After all, it is only too impressive that the consumption of a diesel engine could be reduced by around 30 percent simply through developments that already exist in racing cars. And even more improvements were promised if
the LeMans car could have been further developed.
The question remains whether the values can be compared at all. The overall winner from 2006 in Le Mans, the first with a diesel engine, has 12 cylinders with a total displacement of 5.5 liters and 475 kW. Can such an
engine be so much more effective than that of a road car? Yes it can. One condition: it has to run almost constantly under full load.
Of course, the diesel on the left doesn't do that at 100 km/h. It only needs 20 of its possible 77 kW. And it only gets that with just the unit g/kW. And the racing car can of course score in the area of its 475 kW,
where it had an average of a good 5000 km through 24 h, i.e. about 210 km/h fast, and with a consumption of more than 80 liters per hour, i.e. almost 40l/100km.
Is this the future of the combustion engine we need? Of course not, but the wrong effect comes from the unit g/kW. Of course, the Golf left cannot keep up with its operation at low partial loads. In order to be able to do that,
you would have to give it a 20kW motor and oblige the driver to always drive at full throttle.
And then the tear nozzle comes into play, because we have to do something quickly for the 1.4 billion combustion engines in the world. After all, not everyone can afford an electric car. The Porsche company is really
exemplary in this regard, and in the final stage of development in 2026 it wants to produce 550 million liters of e-fuel per year, a quantity that fits well in a very large super tanker.
And then the tear nozzle comes into play, because we have to do something quickly for the 1.4 billion combustion engines in the world. After all, not everyone can afford an electric car. The Porsche company is really
exemplary in this regard, and in the final stage of development in 2026 it wants to produce 550 million liters of e-fuel per year, a quantity that fits well in a very large super tankship.
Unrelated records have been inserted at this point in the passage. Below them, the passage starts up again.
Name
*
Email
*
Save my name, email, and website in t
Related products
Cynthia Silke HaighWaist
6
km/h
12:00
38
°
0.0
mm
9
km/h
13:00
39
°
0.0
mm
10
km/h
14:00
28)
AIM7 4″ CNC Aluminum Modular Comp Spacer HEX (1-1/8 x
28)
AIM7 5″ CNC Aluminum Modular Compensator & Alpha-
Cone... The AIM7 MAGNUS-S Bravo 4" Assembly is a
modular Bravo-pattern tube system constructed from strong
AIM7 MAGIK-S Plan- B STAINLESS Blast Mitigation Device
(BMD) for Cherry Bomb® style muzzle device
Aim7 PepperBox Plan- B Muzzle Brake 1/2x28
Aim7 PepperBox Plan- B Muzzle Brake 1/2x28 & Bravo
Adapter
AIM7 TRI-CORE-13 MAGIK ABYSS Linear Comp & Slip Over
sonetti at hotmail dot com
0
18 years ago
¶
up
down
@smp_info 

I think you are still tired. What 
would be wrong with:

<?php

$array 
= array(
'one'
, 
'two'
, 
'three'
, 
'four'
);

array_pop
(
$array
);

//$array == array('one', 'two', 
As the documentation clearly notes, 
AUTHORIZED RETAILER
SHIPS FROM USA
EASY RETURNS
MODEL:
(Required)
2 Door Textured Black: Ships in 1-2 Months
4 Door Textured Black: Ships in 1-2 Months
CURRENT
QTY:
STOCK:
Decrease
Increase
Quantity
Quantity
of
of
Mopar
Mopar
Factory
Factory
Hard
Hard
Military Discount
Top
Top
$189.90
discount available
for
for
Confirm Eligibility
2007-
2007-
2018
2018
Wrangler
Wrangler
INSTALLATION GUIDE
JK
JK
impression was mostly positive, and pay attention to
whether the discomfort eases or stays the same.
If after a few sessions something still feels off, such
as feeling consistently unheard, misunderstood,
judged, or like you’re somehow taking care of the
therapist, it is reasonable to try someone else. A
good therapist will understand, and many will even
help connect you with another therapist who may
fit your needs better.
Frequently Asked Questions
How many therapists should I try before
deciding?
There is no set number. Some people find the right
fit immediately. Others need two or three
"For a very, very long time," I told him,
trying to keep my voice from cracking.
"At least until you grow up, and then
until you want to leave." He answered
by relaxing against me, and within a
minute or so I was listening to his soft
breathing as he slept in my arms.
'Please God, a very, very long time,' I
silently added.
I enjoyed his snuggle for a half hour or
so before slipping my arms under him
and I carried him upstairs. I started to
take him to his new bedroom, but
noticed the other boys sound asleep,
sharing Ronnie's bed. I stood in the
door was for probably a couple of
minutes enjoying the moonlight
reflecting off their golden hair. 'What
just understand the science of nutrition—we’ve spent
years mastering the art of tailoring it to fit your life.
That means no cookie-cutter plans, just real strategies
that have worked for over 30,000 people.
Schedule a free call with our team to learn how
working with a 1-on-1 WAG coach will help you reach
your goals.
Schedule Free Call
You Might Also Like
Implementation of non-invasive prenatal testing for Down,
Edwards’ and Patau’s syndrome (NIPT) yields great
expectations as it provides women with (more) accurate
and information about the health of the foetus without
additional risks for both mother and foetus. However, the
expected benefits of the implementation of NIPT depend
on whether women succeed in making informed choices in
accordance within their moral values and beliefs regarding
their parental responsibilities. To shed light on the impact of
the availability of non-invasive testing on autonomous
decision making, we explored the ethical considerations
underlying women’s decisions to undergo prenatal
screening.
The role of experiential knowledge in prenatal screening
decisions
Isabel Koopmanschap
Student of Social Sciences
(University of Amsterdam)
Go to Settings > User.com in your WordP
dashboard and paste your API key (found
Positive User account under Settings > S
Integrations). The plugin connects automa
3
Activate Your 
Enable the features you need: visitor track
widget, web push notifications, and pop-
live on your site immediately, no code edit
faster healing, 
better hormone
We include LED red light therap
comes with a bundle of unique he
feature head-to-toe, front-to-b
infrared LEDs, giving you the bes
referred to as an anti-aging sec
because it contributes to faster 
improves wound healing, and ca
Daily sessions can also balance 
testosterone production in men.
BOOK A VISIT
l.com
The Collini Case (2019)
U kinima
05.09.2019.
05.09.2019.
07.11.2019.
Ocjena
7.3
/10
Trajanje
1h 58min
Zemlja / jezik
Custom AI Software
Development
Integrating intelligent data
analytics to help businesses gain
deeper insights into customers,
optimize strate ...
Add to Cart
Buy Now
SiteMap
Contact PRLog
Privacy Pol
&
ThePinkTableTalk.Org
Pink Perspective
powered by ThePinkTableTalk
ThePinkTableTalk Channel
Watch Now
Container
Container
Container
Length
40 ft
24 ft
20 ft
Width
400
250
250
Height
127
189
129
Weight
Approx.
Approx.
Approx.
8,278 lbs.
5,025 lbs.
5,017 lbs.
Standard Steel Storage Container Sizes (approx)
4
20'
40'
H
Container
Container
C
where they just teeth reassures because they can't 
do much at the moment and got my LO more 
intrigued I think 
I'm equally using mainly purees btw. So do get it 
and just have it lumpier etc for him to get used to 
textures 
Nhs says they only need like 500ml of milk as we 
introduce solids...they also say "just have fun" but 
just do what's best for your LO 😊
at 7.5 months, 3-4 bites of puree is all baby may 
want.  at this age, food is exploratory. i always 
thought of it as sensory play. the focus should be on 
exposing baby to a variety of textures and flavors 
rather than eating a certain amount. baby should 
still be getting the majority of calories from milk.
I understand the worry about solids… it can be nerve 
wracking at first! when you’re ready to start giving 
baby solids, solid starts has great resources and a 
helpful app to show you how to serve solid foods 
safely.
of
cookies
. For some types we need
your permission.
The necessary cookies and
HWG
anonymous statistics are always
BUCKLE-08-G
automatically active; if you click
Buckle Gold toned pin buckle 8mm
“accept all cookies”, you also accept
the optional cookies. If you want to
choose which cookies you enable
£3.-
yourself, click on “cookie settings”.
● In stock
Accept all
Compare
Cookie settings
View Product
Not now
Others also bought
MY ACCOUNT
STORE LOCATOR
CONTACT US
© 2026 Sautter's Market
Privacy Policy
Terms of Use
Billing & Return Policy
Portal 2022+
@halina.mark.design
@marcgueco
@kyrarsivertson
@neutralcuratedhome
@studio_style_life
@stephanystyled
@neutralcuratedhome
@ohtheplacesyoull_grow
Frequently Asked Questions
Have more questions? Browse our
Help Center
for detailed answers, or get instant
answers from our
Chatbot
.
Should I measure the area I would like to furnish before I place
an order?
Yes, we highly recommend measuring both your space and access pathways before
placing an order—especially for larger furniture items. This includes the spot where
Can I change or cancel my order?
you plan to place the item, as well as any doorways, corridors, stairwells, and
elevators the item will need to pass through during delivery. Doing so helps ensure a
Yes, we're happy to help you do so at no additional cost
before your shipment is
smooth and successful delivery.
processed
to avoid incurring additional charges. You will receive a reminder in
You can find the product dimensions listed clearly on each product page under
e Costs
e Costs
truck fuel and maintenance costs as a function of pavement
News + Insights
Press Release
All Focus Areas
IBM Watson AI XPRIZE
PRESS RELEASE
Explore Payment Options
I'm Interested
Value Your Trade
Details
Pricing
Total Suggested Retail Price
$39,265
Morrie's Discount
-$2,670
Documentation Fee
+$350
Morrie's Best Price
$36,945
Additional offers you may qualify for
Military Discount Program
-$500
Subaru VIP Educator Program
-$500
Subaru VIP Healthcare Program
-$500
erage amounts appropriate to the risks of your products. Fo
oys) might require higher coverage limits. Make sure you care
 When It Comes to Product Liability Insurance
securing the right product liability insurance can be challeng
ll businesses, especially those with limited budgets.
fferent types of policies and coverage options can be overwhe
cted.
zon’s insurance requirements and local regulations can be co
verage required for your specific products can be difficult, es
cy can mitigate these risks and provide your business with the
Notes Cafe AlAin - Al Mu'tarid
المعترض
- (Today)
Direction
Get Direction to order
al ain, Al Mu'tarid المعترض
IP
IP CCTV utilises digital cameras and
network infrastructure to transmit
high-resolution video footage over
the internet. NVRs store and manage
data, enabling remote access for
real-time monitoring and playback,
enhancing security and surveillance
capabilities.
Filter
Well-understood, a tanker only cruises from Chile to Germany once a year. Assuming 10 l/100 km and only 15,000 km/year, the amount is just enough for around 370,000 vehicles. In 2021, however, around 270,000
Porsches with combustion engines alone were produced. So it's not even enough for another year. And what about those from 1950 that are still driving?
We assume that the production and transport costs will be at least three to four times higher than for a mixed charge of an electric car at home and at charging stations. People can then obviously afford Porsche fuel even
less than an electric car. Estimated costs over 20 years of more than 10 billion euros for 1.3 times the annual production of Porsche?
Of course, we too are against an explicit ban on internal combustion engines. Why shouldn't twice as many trees be planted for their use? And Porsche just thinks about the many expensive vintage cars. And of course their
owners can pay as much as they want. But you shouldn't put on the cloak of wanting to save the world.